I adore another HBO show "Sex in the City" too because it is the tv version of learning "to love the questions themselves." as some philosopher poet suggested we do  (don't remember his name).   It is a show that despite its fashionable cover (sex) provides condensed versions of that timeless life process ~ building expectations in life and rebuilding them.  In that process we see too that there is function in dysfunction and visa versa and that those terms are just trendy words for what is a life long process of maturation and a generational process of evolution.  Just like real life the characters grow ever so slowly ~ it takes many seasons.   :D  

As I child i remember getting tired of shows in which characters never changed..they were like stuck records and i'd even liked their tune at first.  Little did i know that life would require so much change i'd someday feel sentimental about stability now matter how stagnant! These days we have better means to better ends.  

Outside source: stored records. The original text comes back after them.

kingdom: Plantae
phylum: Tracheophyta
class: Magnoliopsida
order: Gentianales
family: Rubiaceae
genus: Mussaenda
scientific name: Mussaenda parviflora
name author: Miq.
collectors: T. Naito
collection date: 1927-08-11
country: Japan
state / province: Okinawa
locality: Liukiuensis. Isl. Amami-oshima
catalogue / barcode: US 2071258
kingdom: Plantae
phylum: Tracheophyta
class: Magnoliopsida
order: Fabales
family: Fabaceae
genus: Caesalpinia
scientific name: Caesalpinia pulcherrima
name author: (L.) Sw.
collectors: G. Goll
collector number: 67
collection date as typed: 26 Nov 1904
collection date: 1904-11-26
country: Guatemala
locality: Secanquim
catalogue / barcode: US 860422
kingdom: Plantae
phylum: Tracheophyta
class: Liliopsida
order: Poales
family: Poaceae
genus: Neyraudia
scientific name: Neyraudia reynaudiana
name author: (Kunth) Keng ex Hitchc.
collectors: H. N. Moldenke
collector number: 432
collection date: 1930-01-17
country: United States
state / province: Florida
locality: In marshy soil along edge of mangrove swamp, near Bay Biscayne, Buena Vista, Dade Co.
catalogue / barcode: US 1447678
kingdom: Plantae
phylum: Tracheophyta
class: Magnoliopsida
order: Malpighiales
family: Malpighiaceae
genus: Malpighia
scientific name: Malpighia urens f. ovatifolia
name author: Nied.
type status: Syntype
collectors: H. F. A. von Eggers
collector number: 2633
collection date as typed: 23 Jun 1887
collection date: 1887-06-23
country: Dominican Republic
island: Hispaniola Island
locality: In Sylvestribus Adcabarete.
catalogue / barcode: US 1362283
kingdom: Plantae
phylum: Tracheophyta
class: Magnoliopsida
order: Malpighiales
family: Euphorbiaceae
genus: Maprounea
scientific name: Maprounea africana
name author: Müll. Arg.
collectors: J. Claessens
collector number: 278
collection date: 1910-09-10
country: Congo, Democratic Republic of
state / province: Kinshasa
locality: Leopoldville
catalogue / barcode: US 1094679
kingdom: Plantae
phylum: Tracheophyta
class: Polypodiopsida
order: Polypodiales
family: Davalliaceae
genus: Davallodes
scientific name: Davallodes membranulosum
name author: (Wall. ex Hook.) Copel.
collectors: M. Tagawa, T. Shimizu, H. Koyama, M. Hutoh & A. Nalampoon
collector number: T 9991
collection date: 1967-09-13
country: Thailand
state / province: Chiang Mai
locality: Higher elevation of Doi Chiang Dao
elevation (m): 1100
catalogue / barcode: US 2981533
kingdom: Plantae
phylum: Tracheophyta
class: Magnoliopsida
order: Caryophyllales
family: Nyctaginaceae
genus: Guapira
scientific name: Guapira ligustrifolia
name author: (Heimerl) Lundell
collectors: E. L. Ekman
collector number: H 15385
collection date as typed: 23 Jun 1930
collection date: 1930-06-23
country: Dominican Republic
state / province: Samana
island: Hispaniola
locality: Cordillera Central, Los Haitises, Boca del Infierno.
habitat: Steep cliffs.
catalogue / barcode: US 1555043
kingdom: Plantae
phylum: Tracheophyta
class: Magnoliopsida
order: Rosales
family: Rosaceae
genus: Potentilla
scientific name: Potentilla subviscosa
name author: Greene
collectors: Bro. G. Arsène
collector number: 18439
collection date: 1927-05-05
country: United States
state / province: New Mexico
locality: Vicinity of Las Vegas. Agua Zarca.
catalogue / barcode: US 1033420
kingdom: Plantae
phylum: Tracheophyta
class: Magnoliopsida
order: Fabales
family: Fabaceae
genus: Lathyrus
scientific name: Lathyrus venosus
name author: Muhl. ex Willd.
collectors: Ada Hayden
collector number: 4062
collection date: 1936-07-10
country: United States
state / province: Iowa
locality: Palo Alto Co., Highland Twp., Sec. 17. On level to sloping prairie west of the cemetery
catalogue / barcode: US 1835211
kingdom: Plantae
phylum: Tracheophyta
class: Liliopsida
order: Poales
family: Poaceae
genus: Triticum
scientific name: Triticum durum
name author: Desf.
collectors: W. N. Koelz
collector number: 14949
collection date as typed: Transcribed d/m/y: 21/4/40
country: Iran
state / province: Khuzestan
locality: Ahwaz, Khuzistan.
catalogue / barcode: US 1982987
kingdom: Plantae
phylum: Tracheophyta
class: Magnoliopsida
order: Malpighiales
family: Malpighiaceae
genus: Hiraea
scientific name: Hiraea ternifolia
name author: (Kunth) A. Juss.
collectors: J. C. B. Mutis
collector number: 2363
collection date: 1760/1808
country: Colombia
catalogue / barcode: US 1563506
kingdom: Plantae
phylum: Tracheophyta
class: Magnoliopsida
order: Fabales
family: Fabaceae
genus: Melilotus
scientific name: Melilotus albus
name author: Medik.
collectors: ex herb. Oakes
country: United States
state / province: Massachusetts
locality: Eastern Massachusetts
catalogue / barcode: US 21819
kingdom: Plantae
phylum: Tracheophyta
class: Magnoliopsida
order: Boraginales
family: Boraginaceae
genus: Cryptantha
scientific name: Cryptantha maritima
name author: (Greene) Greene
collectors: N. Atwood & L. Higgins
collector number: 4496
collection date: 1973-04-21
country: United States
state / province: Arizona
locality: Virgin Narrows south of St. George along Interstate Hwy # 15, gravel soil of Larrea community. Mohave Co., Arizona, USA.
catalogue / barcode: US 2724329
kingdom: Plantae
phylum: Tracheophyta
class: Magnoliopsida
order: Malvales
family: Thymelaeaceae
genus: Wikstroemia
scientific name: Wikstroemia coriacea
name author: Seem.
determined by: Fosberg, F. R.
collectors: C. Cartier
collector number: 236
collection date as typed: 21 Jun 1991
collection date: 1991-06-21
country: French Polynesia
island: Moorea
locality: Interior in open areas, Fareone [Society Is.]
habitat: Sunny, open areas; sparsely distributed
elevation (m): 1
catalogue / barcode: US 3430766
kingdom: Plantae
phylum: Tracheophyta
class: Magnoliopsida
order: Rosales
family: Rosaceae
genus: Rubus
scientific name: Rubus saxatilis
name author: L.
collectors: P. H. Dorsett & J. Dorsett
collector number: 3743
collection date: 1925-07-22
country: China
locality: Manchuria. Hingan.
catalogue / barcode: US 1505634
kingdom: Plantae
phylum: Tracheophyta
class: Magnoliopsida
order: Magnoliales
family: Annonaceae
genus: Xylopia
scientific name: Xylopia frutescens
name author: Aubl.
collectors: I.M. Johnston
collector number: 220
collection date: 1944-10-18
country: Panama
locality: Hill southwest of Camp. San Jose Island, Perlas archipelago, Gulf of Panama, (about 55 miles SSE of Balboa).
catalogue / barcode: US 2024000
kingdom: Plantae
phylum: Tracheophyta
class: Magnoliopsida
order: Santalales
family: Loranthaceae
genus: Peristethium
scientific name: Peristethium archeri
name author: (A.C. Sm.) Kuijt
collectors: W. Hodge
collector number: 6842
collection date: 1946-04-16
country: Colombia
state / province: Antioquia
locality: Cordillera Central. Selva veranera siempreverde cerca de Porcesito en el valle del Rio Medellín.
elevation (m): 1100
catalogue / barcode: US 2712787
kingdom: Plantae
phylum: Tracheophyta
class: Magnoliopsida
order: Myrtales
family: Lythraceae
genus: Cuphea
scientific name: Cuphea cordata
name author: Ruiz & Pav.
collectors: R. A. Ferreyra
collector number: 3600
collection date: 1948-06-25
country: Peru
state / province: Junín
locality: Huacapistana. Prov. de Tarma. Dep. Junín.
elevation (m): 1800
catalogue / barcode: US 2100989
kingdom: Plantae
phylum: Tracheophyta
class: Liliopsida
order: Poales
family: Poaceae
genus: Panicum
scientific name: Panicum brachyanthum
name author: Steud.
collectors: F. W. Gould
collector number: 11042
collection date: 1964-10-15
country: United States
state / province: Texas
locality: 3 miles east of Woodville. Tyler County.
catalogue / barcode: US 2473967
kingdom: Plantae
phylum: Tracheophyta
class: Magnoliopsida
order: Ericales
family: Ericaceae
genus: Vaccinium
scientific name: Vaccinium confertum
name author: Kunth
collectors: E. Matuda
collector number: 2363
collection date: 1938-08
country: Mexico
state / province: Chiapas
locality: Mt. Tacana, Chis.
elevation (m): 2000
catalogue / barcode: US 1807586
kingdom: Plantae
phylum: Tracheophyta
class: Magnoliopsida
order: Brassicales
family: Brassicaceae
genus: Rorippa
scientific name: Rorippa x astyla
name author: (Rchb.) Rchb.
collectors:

About the ends....Nothing like adulthood here in the states to leave one dazed and confused in the glaringly sticky sweet 100% proof Disney land of pre HBO Hollywood.  Sitting in foster homes i remember catching a glimpse of some movies where orphans were saved - and i still get pissed off thinking of the time i wasted hoping life would in any way resemble those fairy tales.  All that time i could have been acclimating to reality!  Thanks to HBO (Shrek, documentaries and inde films too!)  I can step into what was once considered the dark side of reality and notice that my vision actually improves as I acclimate and that shades of gray ARE the bright side.  Ah, realism in art is sometimes the best escape from realism in life!  Who knew?!   :shock:

(I got rid of my tv - Ok so it is in the garage but has been for 8 months now).  Here in the ole usa (united states of assets :-) )  you get what you pay for as an individual - our collective accounts are often meager or overdrawn.... not apparently as grand as the ones we climb over, through and under one another for....oh don't get me started (too late!).  In sum, cable (and it many splendid channels) is expensive and I found myself watching bad tv when i was depressed so now i just rent stuff.  I moved to a city i socially like much better, that and this board and the more nurishing HBO have been the perfect social therapy for ending my tv junk food addiction which I didn't even acquire until i was 39 years old.  Geography (internal and external, virtual and otherwise)  fuels and fixes many dysfuctions i imagine.

P.S. Go to NPR's (National Public Radio) web site www.npr.org and enter "Six Feet Under" and you'll get 16 interviews with the show's creator, various actors, sound track writer including the following
humorus commentary regarding mental health issues:

All Things Considered audio

Aug. 25, 2003

Commentator Rick Cleveland is a TV writer. Right now he's on the staff of Six Feet Under. Recently, he was asked to appear on a panel to help writers write more effectively about mental health issues. But he says that if there's anything that TV writers know about first hand, it's mental health issues.